**EXERCISE PASSAGE**.
-=-=-=-=-
# Exercise 1.5 | Panel Data (Wide Format)

In [None]:
# Imports
import pandas as pd
import matplotlib.pyplot as plt
import seaborn as sns

# File Path
file_path = 'https://tayweid.github.io/econ-0150/parts/part-1-5/data/'

## Reshaping: Wide to Long and Back

Practice converting between wide and long formats using `melt()` and `pivot()`.

In [None]:
# Load wide format data
percap = pd.read_csv(file_path + 'Coffee_Per_Cap.csv', index_col=0)
percap[['Code', '1999', '2004', '2009', '2014', '2019']].head()

In [None]:
# Melt to long format
percap_long = percap.melt(
    id_vars=['Code'],
    var_name='Year',
    value_name='Consumption'
)
percap_long.head(10)

In [None]:
# Pivot back to wide format
percap_wide = percap_long.pivot(
    index='Code',
    columns='Year',
    values='Consumption'
)
percap_wide.head()

## Per Capita Transformation

Transform total GDP to GDP per capita to compare countries.

In [None]:
# Load GDP and Population data
gdp_pop = pd.read_csv(file_path + 'GDP_Population_2019.csv')
gdp_pop.head()

In [None]:
# Calculate GDP per capita
# GDP is in trillions, Population is in millions
# To get dollars per person: (GDP * 1e12) / (Population * 1e6)
gdp_pop['GDP_per_capita'] = gdp_pop['GDP'] * 1e6 / gdp_pop['Population']

In [None]:
# Compare the top countries by total GDP vs GDP per capita
gdp_pop.sort_values('GDP_per_capita', ascending=False).head(10)

## Multi-Boxplots

Use boxplots to compare distributions of coffee consumption across years.
-=-=-=-=-
**WORK INSTRUCTION 1**.
Translate this sentence from the panel data exercise into Spanish: "Transform total GDP to GDP per capita to compare countries."
-=-=-=-=-
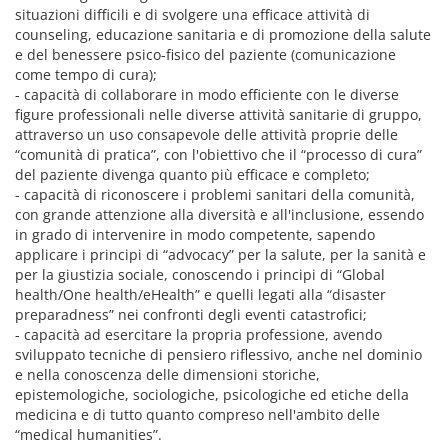
situazioni difficili e di svolgere una efficace attività di
counseling, educazione sanitaria e di promozione della salute
e del benessere psico-fisico del paziente (comunicazione
come tempo di cura);
- capacità di collaborare in modo efficiente con le diverse
figure professionali nelle diverse attività sanitarie di gruppo,
attraverso un uso consapevole delle attività proprie delle
“comunità di pratica”, con l'obiettivo che il “processo di cura”
del paziente divenga quanto più efficace e completo;
- capacità di riconoscere i problemi sanitari della comunità,
con grande attenzione alla diversità e all'inclusione, essendo
in grado di intervenire in modo competente, sapendo
applicare i principi di “advocacy” per la salute, per la sanità e
per la giustizia sociale, conoscendo i principi di “Global
health/One health/eHealth” e quelli legati alla “disaster
preparadness” nei confronti degli eventi catastrofici;
- capacità ad esercitare la propria professione, avendo
sviluppato tecniche di pensiero riflessivo, anche nel dominio
e nella conoscenza delle dimensioni storiche,
epistemologiche, sociologiche, psicologiche ed etiche della
medicina e di tutto quanto compreso nell'ambito delle
“medical humanities”.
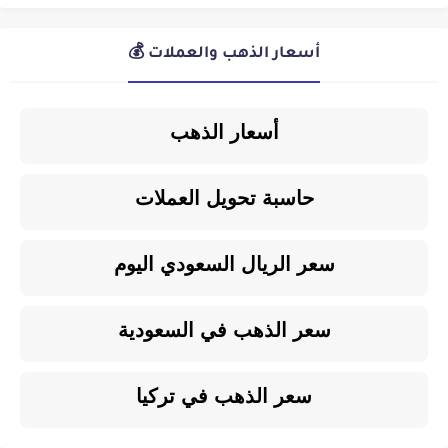
أسعار الذهب والعملات 💰
أسعار الذهب
حاسبة تحويل العملات
سعر الريال السعودي اليوم
سعر الذهب في السعودية
سعر الذهب في تركيا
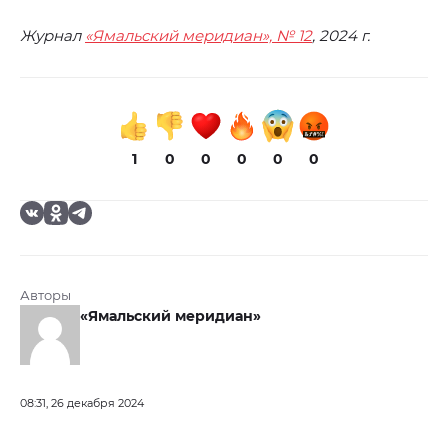
Журнал
«Ямальский меридиан», № 12
, 2024 г.
1
0
0
0
0
0
Авторы
«Ямальский меридиан»
08:31, 26 декабря 2024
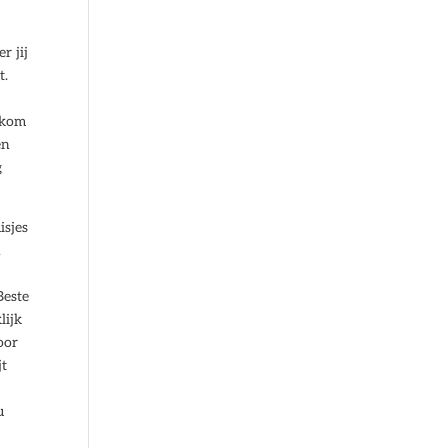
r jij
t.
orkom
en
g
isjes
n
Beste
lijk
oor
jt
u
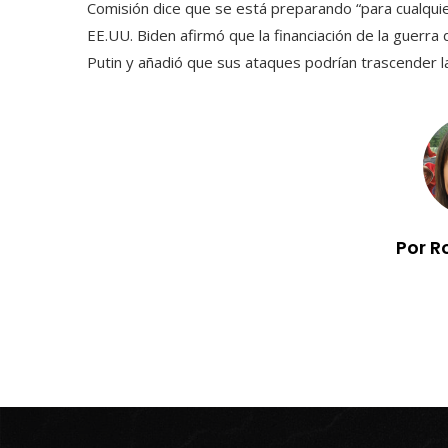
Comisión dice que se está preparando “para cualquie
EE.UU. Biden afirmó que la financiación de la guerra 
Putin y añadió que sus ataques podrían trascender l
Por R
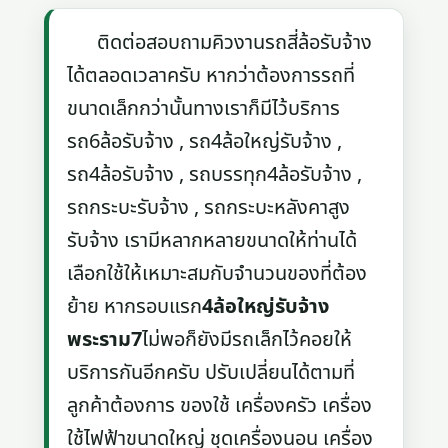
ติดต่อสอบถามคิวงานรถสี่ล้อรับจ้าง
ได้ตลอดเวลาครับ หากว่าต้องการรถที่
ขนาดเล็กกว่านั้นทางเราก็มีไว้บริการ
รถ6ล้อรับจ้าง , รถ4ล้อใหญ่รับจ้าง ,
รถ4ล้อรับจ้าง , รถบรรทุก4ล้อรับจ้าง ,
รถกระบะรับจ้าง , รถกระบะหลังคาสูง
รับจ้าง เรามีหลากหลายขนาดให้ท่านได้
เลือกใช้ให้เหมาะสมกับจำนวนของที่ต้อง
ย้าย หากรอบแรก
4ล้อใหญ่รับจ้าง
พระราม7
ไม่พอก็ยังมีรถเล็กไว้คอยให้
บริการกันอีกครับ ปรับเปลี่ยนได้ตามที่
ลูกค้าต้องการ ของใช้ เครื่องครัว เครื่อง
ใช้ไฟฟ้าขนาดใหญ่ ชุดเครื่องนอน เครื่อง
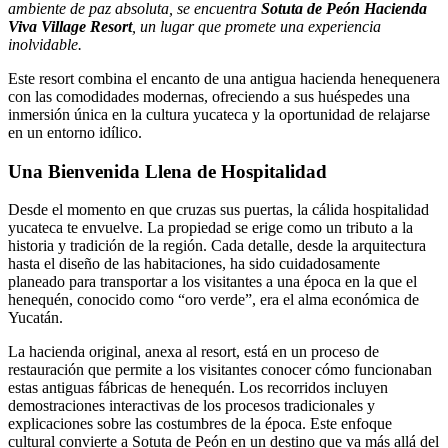
ambiente de paz absoluta, se encuentra
Sotuta de Peón Hacienda
Viva Village Resort
, un lugar que promete una experiencia
inolvidable.
Este resort combina el encanto de una antigua hacienda henequenera
con las comodidades modernas, ofreciendo a sus huéspedes una
inmersión única en la cultura yucateca y la oportunidad de relajarse
en un entorno idílico.
Una Bienvenida Llena de Hospitalidad
Desde el momento en que cruzas sus puertas, la cálida hospitalidad
yucateca te envuelve. La propiedad se erige como un tributo a la
historia y tradición de la región. Cada detalle, desde la arquitectura
hasta el diseño de las habitaciones, ha sido cuidadosamente
planeado para transportar a los visitantes a una época en la que el
henequén, conocido como “oro verde”, era el alma económica de
Yucatán.
La hacienda original, anexa al resort, está en un proceso de
restauración que permite a los visitantes conocer cómo funcionaban
estas antiguas fábricas de henequén. Los recorridos incluyen
demostraciones interactivas de los procesos tradicionales y
explicaciones sobre las costumbres de la época. Este enfoque
cultural convierte a Sotuta de Peón en un destino que va más allá del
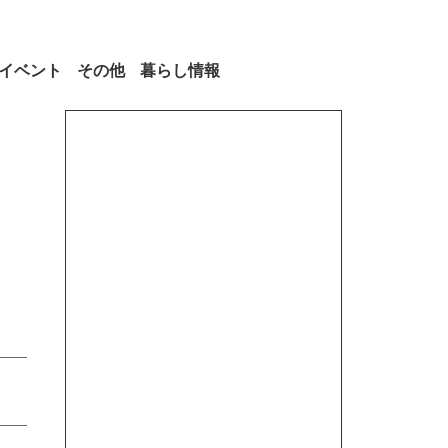
イベント
その他
暮らし情報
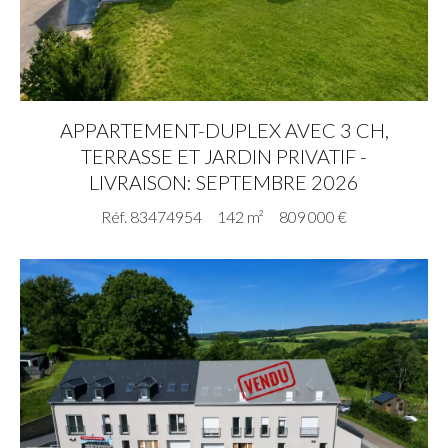
APPARTEMENT-DUPLEX AVEC 3 CH,
TERRASSE ET JARDIN PRIVATIF -
LIVRAISON: SEPTEMBRE 2026
Réf. 83474954
142 m²
809 000 €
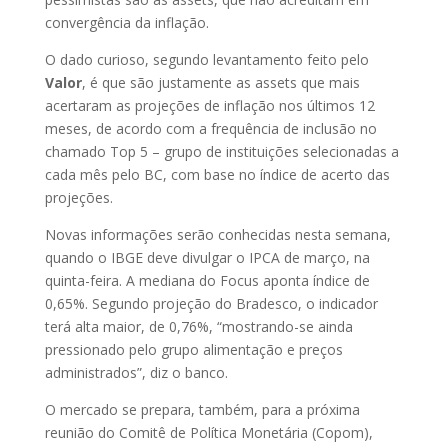
convergência da inflação.
O dado curioso, segundo levantamento feito pelo
Valor
, é que são justamente as assets que mais
acertaram as projeções de inflação nos últimos 12
meses, de acordo com a frequência de inclusão no
chamado Top 5 – grupo de instituições selecionadas a
cada mês pelo BC, com base no índice de acerto das
projeções.
Novas informações serão conhecidas nesta semana,
quando o IBGE deve divulgar o IPCA de março, na
quinta-feira. A mediana do Focus aponta índice de
0,65%. Segundo projeção do Bradesco, o indicador
terá alta maior, de 0,76%, “mostrando-se ainda
pressionado pelo grupo alimentação e preços
administrados”, diz o banco.
O mercado se prepara, também, para a próxima
reunião do Comitê de Política Monetária (Copom),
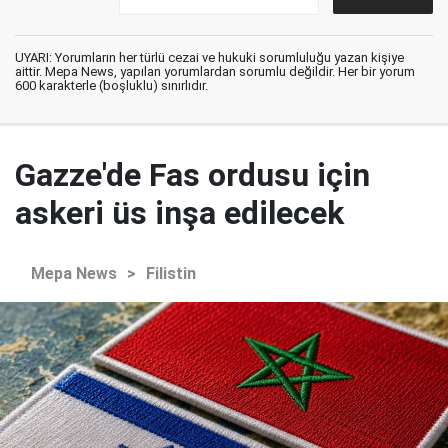
UYARI: Yorumların her türlü cezai ve hukuki sorumluluğu yazan kişiye
aittir. Mepa News, yapılan yorumlardan sorumlu değildir. Her bir yorum
600 karakterle (boşluklu) sınırlıdır.
Gazze'de Fas ordusu için
askeri üs inşa edilecek
Mepa News
>
Filistin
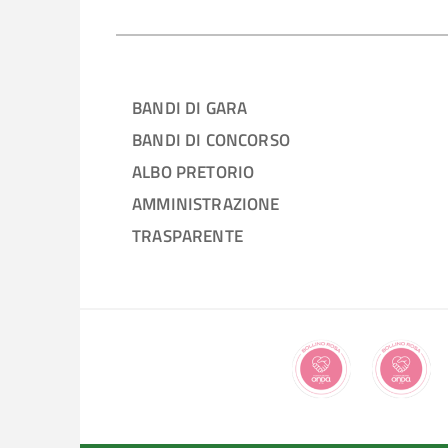
BANDI DI GARA
BANDI DI CONCORSO
ALBO PRETORIO
AMMINISTRAZIONE
TRASPARENTE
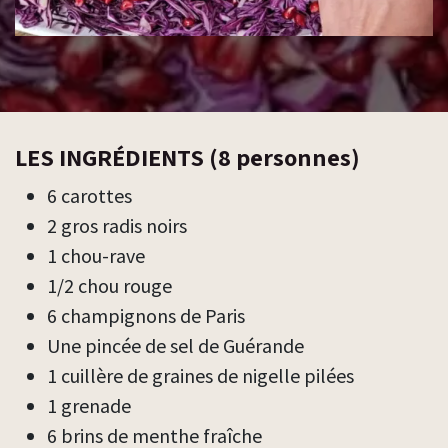
d’Automne
LES INGRÉDIENTS (8 personnes)
6 carottes
2 gros radis noirs
1 chou-rave
1/2 chou rouge
6 champignons de Paris
Une pincée de sel de Guérande
1 cuillère de graines de nigelle pilées
1 grenade
6 brins de menthe fraîche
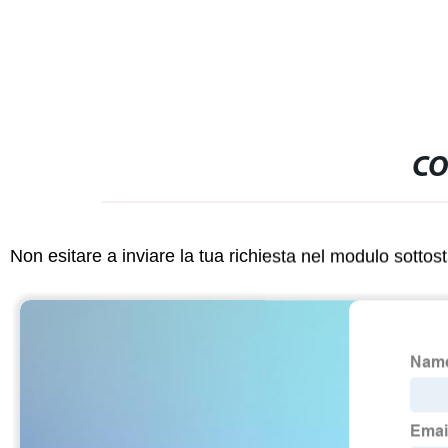
CO
Non esitare a inviare la tua richiesta nel modulo sotto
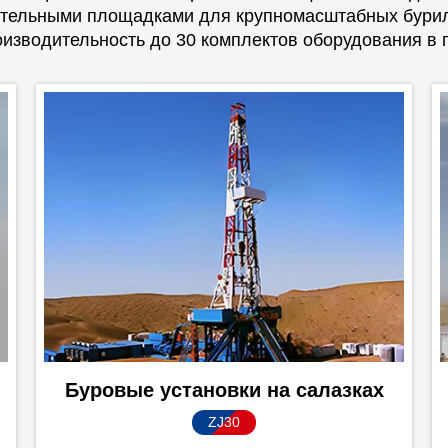
ательными площадками для крупномасштабных бурил
оизводительность до 30 комплектов оборудования в г
Буровые установки на салазках
ZJ30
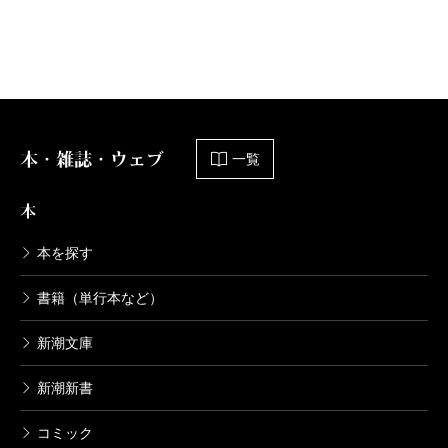
本・雑誌・ウェブ
一覧
本
本を探す
書籍（単行本など）
新潮文庫
新潮新書
コミック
-=-=-=-=-
**WORK INSTRUCTION 2**.
Copy the lines of the entries from the line with "APPARTEMENT-DUPLEX AVEC 3" to the last line of the entries, including both ends. Leave out the picture markers.

**TASK RESULT 1**.
Transforma el PIB total en PIB per cápita para comparar países.

**TASK RESULT 2**.
APPARTEMENT-DUPLEX AVEC 3 CH,
TERRASSE ET JARDIN PRIVATIF -
LIVRAISON: SEPTEMBRE 2026
Réf. 83474954
142 m²
809 000 €
convergência da inflação.
O dado curioso, segundo levantamento feito pelo
Valor
, é que são justamente as assets que mais
acertaram as projeções de inflação nos últimos 12
meses, de acordo com a frequência de inclusão no
chamado Top 5 – grupo de instituições selecionadas a
cada mês pelo BC, com base no índice de acerto das
projeções.
Novas informações serão conhecidas nesta semana,
quando o IBGE deve divulgar o IPCA de março, na
quinta-feira. A mediana do Focus aponta índice de
0,65%. Segundo projeção do Bradesco, o indicador
terá alta maior, de 0,76%, “mostrando-se ainda
pressionado pelo grupo alimentação e preços
administrados”, diz o banco.
O mercado se prepara, também, para a próxima
reunião do Comitê de Política Monetária (Copom),
UYARI: Yorumların her türlü cezai ve hukuki sorumluluğu yazan kişiye
aittir. Mepa News, yapılan yorumlardan sorumlu değildir. Her bir yorum
600 karakterle (boşluklu) sınırlıdır.
Gazze'de Fas ordusu için
askeri üs inşa edilecek
Mepa News
>
Filistin
BANDI DI GARA
BANDI DI CONCORSO
ALBO PRETORIO
AMMINISTRAZIONE
TRASPARENTE
d’Automne
LES INGRÉDIENTS (8 personnes)
6 carottes
2 gros radis noirs
1 chou-rave
1/2 chou rouge
6 champignons de Paris
Une pincée de sel de Guérande
1 cuillère de graines de nigelle pilées
1 grenade
6 brins de menthe fraîche
CO
Non esitare a inviare la tua richiesta nel modulo sotto
ательными площадками для крупномасштабных бурил
оизводительность до 30 комплектов оборудования в г
Буровые установки на салазках
ZJ30
本・雑誌・ウェブ
一覧
本
本を探す
書籍（単行本など）
新潮文庫
新潮新書
コミック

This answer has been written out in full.